* [ACTIVITY]:
Please transcribe each of the following lines word for word, keeping every character, symbol and line break unchanged.
==*==
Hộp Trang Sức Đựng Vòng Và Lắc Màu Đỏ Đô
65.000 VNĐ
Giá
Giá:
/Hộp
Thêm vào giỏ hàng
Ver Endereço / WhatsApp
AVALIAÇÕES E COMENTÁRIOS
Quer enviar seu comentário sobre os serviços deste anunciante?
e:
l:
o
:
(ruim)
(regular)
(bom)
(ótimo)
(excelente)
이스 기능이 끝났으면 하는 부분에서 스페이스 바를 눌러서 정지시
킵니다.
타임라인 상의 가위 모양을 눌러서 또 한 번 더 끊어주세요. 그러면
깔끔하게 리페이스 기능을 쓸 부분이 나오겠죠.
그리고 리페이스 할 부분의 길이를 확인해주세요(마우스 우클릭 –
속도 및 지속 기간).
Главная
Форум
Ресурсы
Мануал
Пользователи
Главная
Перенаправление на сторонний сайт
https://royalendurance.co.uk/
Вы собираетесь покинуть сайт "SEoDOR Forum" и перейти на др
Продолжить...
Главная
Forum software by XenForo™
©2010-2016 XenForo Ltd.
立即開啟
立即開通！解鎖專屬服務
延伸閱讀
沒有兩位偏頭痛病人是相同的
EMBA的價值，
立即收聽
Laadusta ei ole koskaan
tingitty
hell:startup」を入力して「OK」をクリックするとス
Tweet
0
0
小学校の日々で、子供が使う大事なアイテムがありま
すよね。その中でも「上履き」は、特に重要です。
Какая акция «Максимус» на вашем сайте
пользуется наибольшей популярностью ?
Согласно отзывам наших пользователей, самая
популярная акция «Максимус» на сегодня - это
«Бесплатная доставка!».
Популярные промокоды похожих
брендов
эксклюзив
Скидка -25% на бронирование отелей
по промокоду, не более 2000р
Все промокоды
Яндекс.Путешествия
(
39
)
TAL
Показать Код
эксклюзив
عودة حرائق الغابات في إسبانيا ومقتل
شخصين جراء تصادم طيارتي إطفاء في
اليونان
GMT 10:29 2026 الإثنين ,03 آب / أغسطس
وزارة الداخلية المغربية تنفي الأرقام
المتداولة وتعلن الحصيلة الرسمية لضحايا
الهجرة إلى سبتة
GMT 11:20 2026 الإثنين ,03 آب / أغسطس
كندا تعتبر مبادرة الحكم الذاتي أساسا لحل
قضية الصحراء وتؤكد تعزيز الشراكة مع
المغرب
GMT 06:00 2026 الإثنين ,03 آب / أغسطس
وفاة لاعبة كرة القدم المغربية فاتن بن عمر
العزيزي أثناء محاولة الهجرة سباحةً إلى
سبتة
==*==
* [EXPECTED ANSWER]:
Hộp Trang Sức Đựng Vòng Và Lắc Màu Đỏ Đô
65.000 VNĐ
Giá
Giá:
/Hộp
Thêm vào giỏ hàng
Ver Endereço / WhatsApp
AVALIAÇÕES E COMENTÁRIOS
Quer enviar seu comentário sobre os serviços deste anunciante?
e:
l:
o
:
(ruim)
(regular)
(bom)
(ótimo)
(excelente)
이스 기능이 끝났으면 하는 부분에서 스페이스 바를 눌러서 정지시
킵니다.
타임라인 상의 가위 모양을 눌러서 또 한 번 더 끊어주세요. 그러면
깔끔하게 리페이스 기능을 쓸 부분이 나오겠죠.
그리고 리페이스 할 부분의 길이를 확인해주세요(마우스 우클릭 –
속도 및 지속 기간).
Главная
Форум
Ресурсы
Мануал
Пользователи
Главная
Перенаправление на сторонний сайт
https://royalendurance.co.uk/
Вы собираетесь покинуть сайт "SEoDOR Forum" и перейти на др
Продолжить...
Главная
Forum software by XenForo™
©2010-2016 XenForo Ltd.
立即開啟
立即開通！解鎖專屬服務
延伸閱讀
沒有兩位偏頭痛病人是相同的
EMBA的價值，
立即收聽
Laadusta ei ole koskaan
tingitty
hell:startup」を入力して「OK」をクリックするとス
Tweet
0
0
小学校の日々で、子供が使う大事なアイテムがありま
すよね。その中でも「上履き」は、特に重要です。
Какая акция «Максимус» на вашем сайте
пользуется наибольшей популярностью ?
Согласно отзывам наших пользователей, самая
популярная акция «Максимус» на сегодня - это
«Бесплатная доставка!».
Популярные промокоды похожих
брендов
эксклюзив
Скидка -25% на бронирование отелей
по промокоду, не более 2000р
Все промокоды
Яндекс.Путешествия
(
39
)
TAL
Показать Код
эксклюзив
عودة حرائق الغابات في إسبانيا ومقتل
شخصين جراء تصادم طيارتي إطفاء في
اليونان
GMT 10:29 2026 الإثنين ,03 آب / أغسطس
وزارة الداخلية المغربية تنفي الأرقام
المتداولة وتعلن الحصيلة الرسمية لضحايا
الهجرة إلى سبتة
GMT 11:20 2026 الإثنين ,03 آب / أغسطس
كندا تعتبر مبادرة الحكم الذاتي أساسا لحل
قضية الصحراء وتؤكد تعزيز الشراكة مع
المغرب
GMT 06:00 2026 الإثنين ,03 آب / أغسطس
وفاة لاعبة كرة القدم المغربية فاتن بن عمر
العزيزي أثناء محاولة الهجرة سباحةً إلى
سبتة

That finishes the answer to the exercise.